NELIGH, Neb. — Few things can compete with Nebraska football on a late summer Saturday afternoon.

But that’s what happened recently when Joe Starita —- an author and University of Nebraska College of Journalism professor — gave an impassioned presentation to a standing-room-only crowd at St. Peter’s Episcopal Church.

The people gathered to hear about Starita’s book about Standing Bear, the Ponca Indian chief, and his quest to bury his 16-year-old son, Bear Shield.

The book, “I Am a Man,” came out in January. Many in the audience were descendants of the Neligh citizens who had helped the Ponca on their own “Trail of Tears” from the Running Water River to the Oklahoma Indian Territory.

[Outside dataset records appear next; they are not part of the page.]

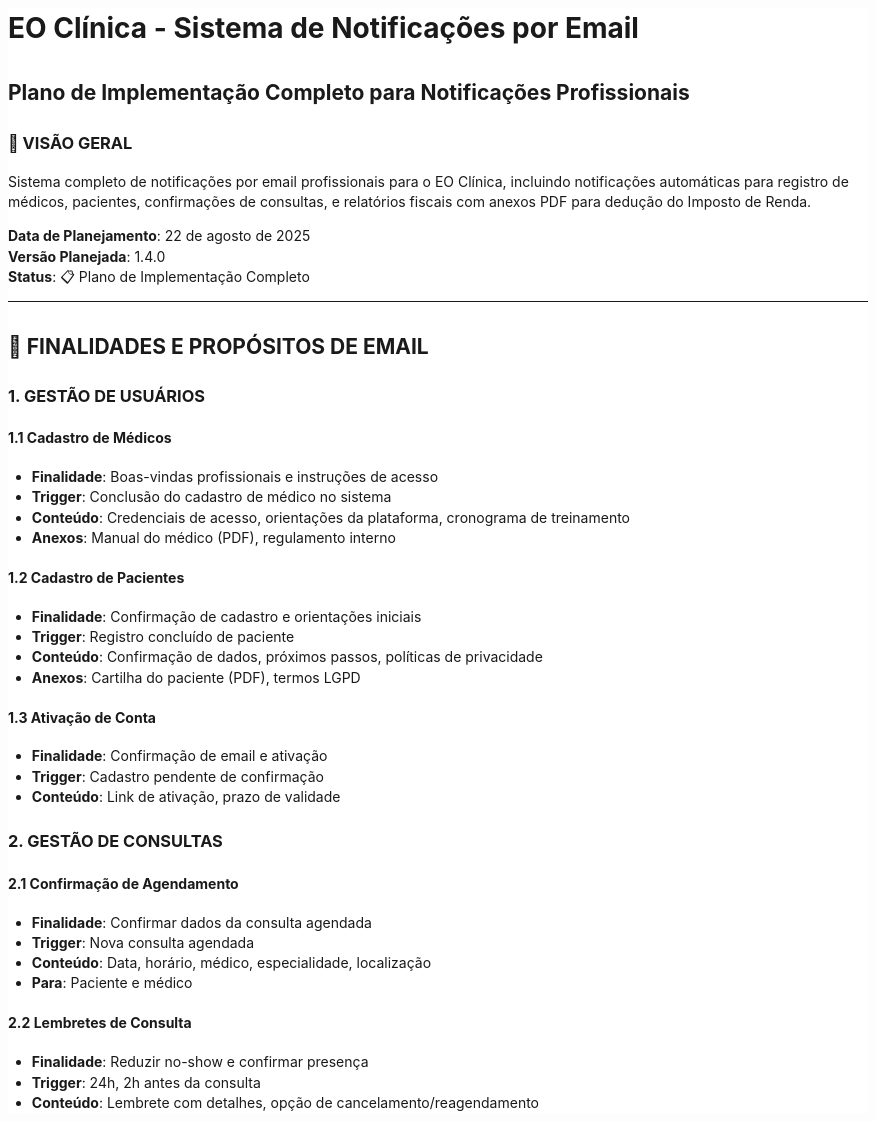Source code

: # EO Clínica - Sistema de Notificações por Email
## Plano de Implementação Completo para Notificações Profissionais

### 📧 VISÃO GERAL

Sistema completo de notificações por email profissionais para o EO Clínica, incluindo notificações automáticas para registro de médicos, pacientes, confirmações de consultas, e relatórios fiscais com anexos PDF para dedução do Imposto de Renda.

**Data de Planejamento**: 22 de agosto de 2025  
**Versão Planejada**: 1.4.0  
**Status**: 📋 Plano de Implementação Completo

---

## 🎯 FINALIDADES E PROPÓSITOS DE EMAIL

### **1. GESTÃO DE USUÁRIOS**

#### **1.1 Cadastro de Médicos**
- **Finalidade**: Boas-vindas profissionais e instruções de acesso
- **Trigger**: Conclusão do cadastro de médico no sistema
- **Conteúdo**: Credenciais de acesso, orientações da plataforma, cronograma de treinamento
- **Anexos**: Manual do médico (PDF), regulamento interno

#### **1.2 Cadastro de Pacientes** 
- **Finalidade**: Confirmação de cadastro e orientações iniciais
- **Trigger**: Registro concluído de paciente
- **Conteúdo**: Confirmação de dados, próximos passos, políticas de privacidade
- **Anexos**: Cartilha do paciente (PDF), termos LGPD

#### **1.3 Ativação de Conta**
- **Finalidade**: Confirmação de email e ativação
- **Trigger**: Cadastro pendente de confirmação
- **Conteúdo**: Link de ativação, prazo de validade

### **2. GESTÃO DE CONSULTAS**

#### **2.1 Confirmação de Agendamento**
- **Finalidade**: Confirmar dados da consulta agendada
- **Trigger**: Nova consulta agendada
- **Conteúdo**: Data, horário, médico, especialidade, localização
- **Para**: Paciente e médico

#### **2.2 Lembretes de Consulta**
- **Finalidade**: Reduzir no-show e confirmar presença
- **Trigger**: 24h, 2h antes da consulta
- **Conteúdo**: Lembrete com detalhes, opção de cancelamento/reagendamento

Starita, a Lincoln native, was greatly impressed with the story of a Ponca baby who died at Neligh. Chief Standing Bear asked the local citizens to give White Buffalo Girl “a Christian burial and tend her grave.”

Ever since then, this grave has been cared for by the people of Neligh. Those who go to Laurel Hill cemetery can see the tombstone marking the grave of “White Buffalo Girl.” It will always be decorated.

Starita dedicated three years of his life to this story, inspired by the drama of 500 Poncas being suddenly told by an Indian agent — who showed up in their village on a cold, wet spring day — to “pick up, pack up and pull up” and march 600 miles.

The conclusion of the story, Standing Bear’s trial at Fort Omaha, represented the first time that American Indians were given rights as human beings.

Starita said Standing Bear held up a mirror to Americans and gave them the opportunity to accord American Indians the rights of any human beings.

Standing Bear asked all Americans, “Who is your God and what does He stand for?” Starita said.

The federal judge in the case, Elmore Dundy, wept from the bench. He declared that an Indian now has to be regarded as a person. He also declared that the Treaties of 1875 and 1878 were still valid and that the Ponca ancestral lands be restored to the tribe.

A portion of the sale of each book goes to a scholarship fund for American Indian higher education.